» **What to do**
Could you repeat the records below exactly, leaving out any pictures?

*** Dataset content ***

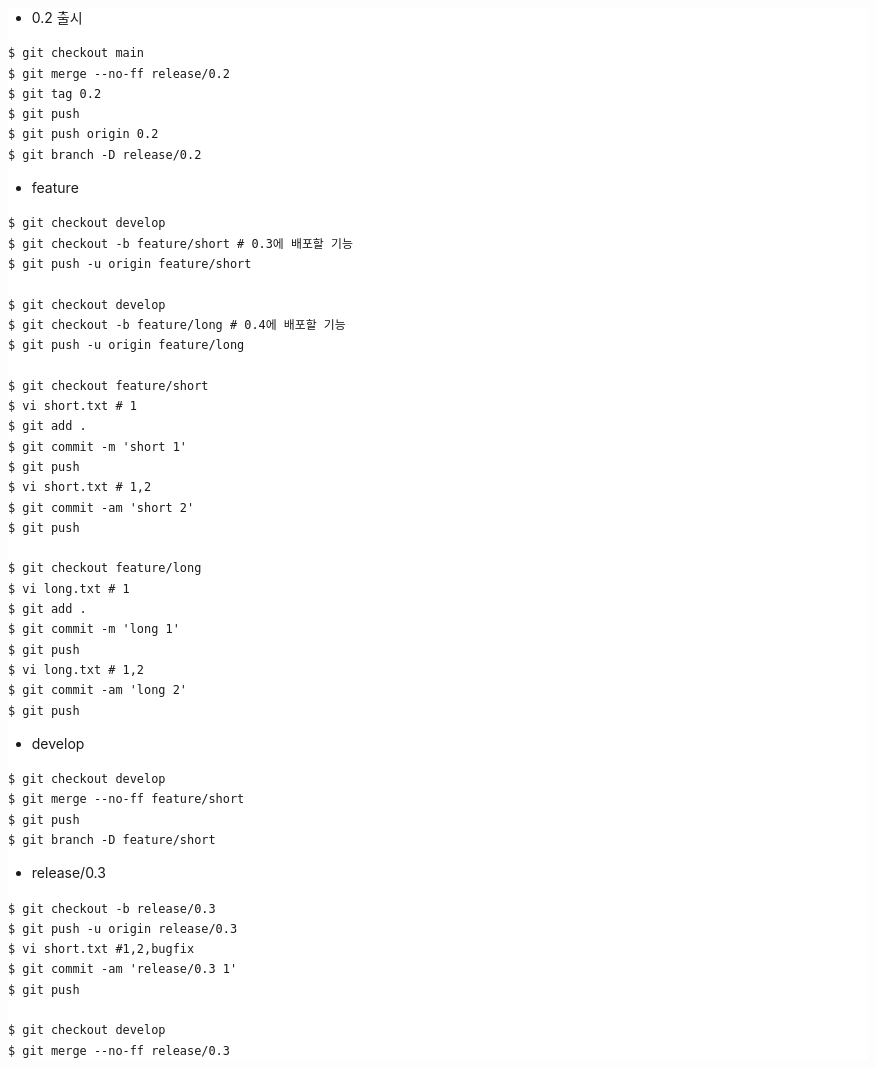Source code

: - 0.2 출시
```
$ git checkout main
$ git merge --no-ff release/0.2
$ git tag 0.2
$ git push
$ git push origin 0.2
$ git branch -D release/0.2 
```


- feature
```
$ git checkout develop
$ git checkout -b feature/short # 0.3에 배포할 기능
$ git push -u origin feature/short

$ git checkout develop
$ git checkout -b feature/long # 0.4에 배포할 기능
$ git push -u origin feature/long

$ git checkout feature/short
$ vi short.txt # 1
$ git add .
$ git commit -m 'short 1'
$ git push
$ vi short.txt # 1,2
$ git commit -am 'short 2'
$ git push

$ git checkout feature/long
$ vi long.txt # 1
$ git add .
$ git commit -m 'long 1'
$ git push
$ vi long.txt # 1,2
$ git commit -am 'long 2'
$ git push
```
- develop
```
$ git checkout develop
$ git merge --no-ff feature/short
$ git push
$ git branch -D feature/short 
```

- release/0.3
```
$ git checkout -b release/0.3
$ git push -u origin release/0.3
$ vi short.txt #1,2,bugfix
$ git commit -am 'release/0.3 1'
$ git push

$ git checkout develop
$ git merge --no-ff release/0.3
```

***

» **Task output**
Source code

: - 0.2 출시
```
$ git checkout main
$ git merge --no-ff release/0.2
$ git tag 0.2
$ git push
$ git push origin 0.2
$ git branch -D release/0.2 
```


- feature
```
$ git checkout develop
$ git checkout -b feature/short # 0.3에 배포할 기능
$ git push -u origin feature/short

$ git checkout develop
$ git checkout -b feature/long # 0.4에 배포할 기능
$ git push -u origin feature/long

$ git checkout feature/short
$ vi short.txt # 1
$ git add .
$ git commit -m 'short 1'
$ git push
$ vi short.txt # 1,2
$ git commit -am 'short 2'
$ git push

$ git checkout feature/long
$ vi long.txt # 1
$ git add .
$ git commit -m 'long 1'
$ git push
$ vi long.txt # 1,2
$ git commit -am 'long 2'
$ git push
```
- develop
```
$ git checkout develop
$ git merge --no-ff feature/short
$ git push
$ git branch -D feature/short 
```

- release/0.3
```
$ git checkout -b release/0.3
$ git push -u origin release/0.3
$ vi short.txt #1,2,bugfix
$ git commit -am 'release/0.3 1'
$ git push

$ git checkout develop
$ git merge --no-ff release/0.3
```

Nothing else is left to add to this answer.